Many students at W&L describe themselves as perfectionists. They are used to being at the top of their class, often athletic, involved in lots of activities, and expect that they should do well in everything that they do. In many ways, perfectionism is rewarded because people who strive for perfection are usually excellent students and workers. Yet there is a difference between the person who has a healthy striving for excellence and the person who is unrealistically perfectionistic.

Perfectionists:
  • Often have a difficult time starting and finishing projects on time.
  • They are often very critical of themselves when they make a mistake.
  • They see less than perfect feedback (e.g., B's) as a failure.
  • They pay more attention to negative feedback.
  • When they experience success, they don't enjoy it for very long.
  • They can be critical of people who don't live up to their own high expectations.
There are problems that can result from being perfectionistic:
  • Perfectionists may not be able to achieve as much as they are capable of because of difficulty starting and finishing projects.
  • Their performance may be stellar, but it gives them little room to actually enjoy life.
  • Despite their successes, they usually still suffer from low self-esteem.
  • They are striving for a goal that they can never achieve, in that no one can be perfect.
  • They may find it difficult to acknowledge mistakes because this would be admitting that they aren't perfect.
  • Psychological problems such as eating disorders, anxiety disorders, depression, anger, violence, and abusive behavior are often associated.

If you feel like you've crossed the line from a healthy striving for success to an unhealthy striving to be perfect, you may want to consider talking to a counselor about how you can be your best but feel good about yourself, too.

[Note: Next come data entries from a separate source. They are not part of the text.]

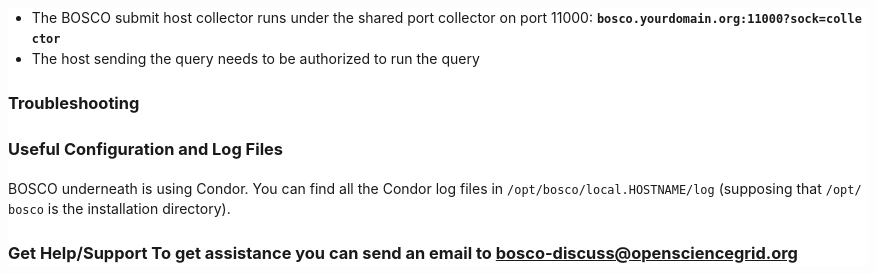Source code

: -   The BOSCO submit host collector runs under the shared port collector on port 11000: **`bosco.yourdomain.org:11000?sock=collector`**
-   The host sending the query needs to be authorized to run the query

### Troubleshooting

### Useful Configuration and Log Files 
BOSCO underneath is using Condor. You can find all the Condor log files in `/opt/bosco/local.HOSTNAME/log` (supposing that `/opt/bosco` is the installation directory).


### Get Help/Support To get assistance you can send an email to <bosco-discuss@opensciencegrid.org>


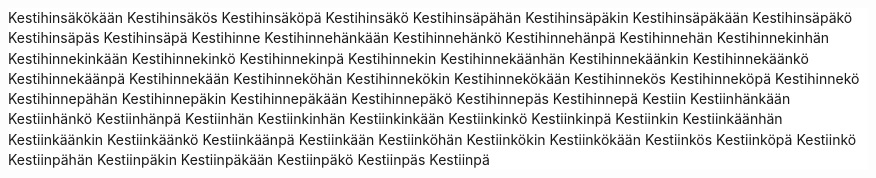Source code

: Kestihinsäkökään
Kestihinsäkös
Kestihinsäköpä
Kestihinsäkö
Kestihinsäpähän
Kestihinsäpäkin
Kestihinsäpäkään
Kestihinsäpäkö
Kestihinsäpäs
Kestihinsäpä
Kestihinne
Kestihinnehänkään
Kestihinnehänkö
Kestihinnehänpä
Kestihinnehän
Kestihinnekinhän
Kestihinnekinkään
Kestihinnekinkö
Kestihinnekinpä
Kestihinnekin
Kestihinnekäänhän
Kestihinnekäänkin
Kestihinnekäänkö
Kestihinnekäänpä
Kestihinnekään
Kestihinneköhän
Kestihinnekökin
Kestihinnekökään
Kestihinnekös
Kestihinneköpä
Kestihinnekö
Kestihinnepähän
Kestihinnepäkin
Kestihinnepäkään
Kestihinnepäkö
Kestihinnepäs
Kestihinnepä
Kestiin
Kestiinhänkään
Kestiinhänkö
Kestiinhänpä
Kestiinhän
Kestiinkinhän
Kestiinkinkään
Kestiinkinkö
Kestiinkinpä
Kestiinkin
Kestiinkäänhän
Kestiinkäänkin
Kestiinkäänkö
Kestiinkäänpä
Kestiinkään
Kestiinköhän
Kestiinkökin
Kestiinkökään
Kestiinkös
Kestiinköpä
Kestiinkö
Kestiinpähän
Kestiinpäkin
Kestiinpäkään
Kestiinpäkö
Kestiinpäs
Kestiinpä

10 Tips for Procrastinators 
  1. Allow more time than you think a project will take. 
  2. Set realistic goals, but stay flexible with them. 
  3. Break down big and intimidating projects into smaller, more doable ones. 
  4. Reward yourself after each accomplishment, large or small. 
  5. Make a conscious effort to realize that your paper, project, etc. can't be perfect.
  6. Start your "to do" list with the things you most enjoy doing and then add the things that you're supposed to do. 
  7. Begin your day with your most difficult task or the one you enjoy the least. 
  8. Keep a diary of your progress and read it over from time to time. 
  9. Remove distractions (TV, magazines, food, games) from your workplace.
  10. Keep a list of backup projects to do once you have free time because you've followed steps 1-9.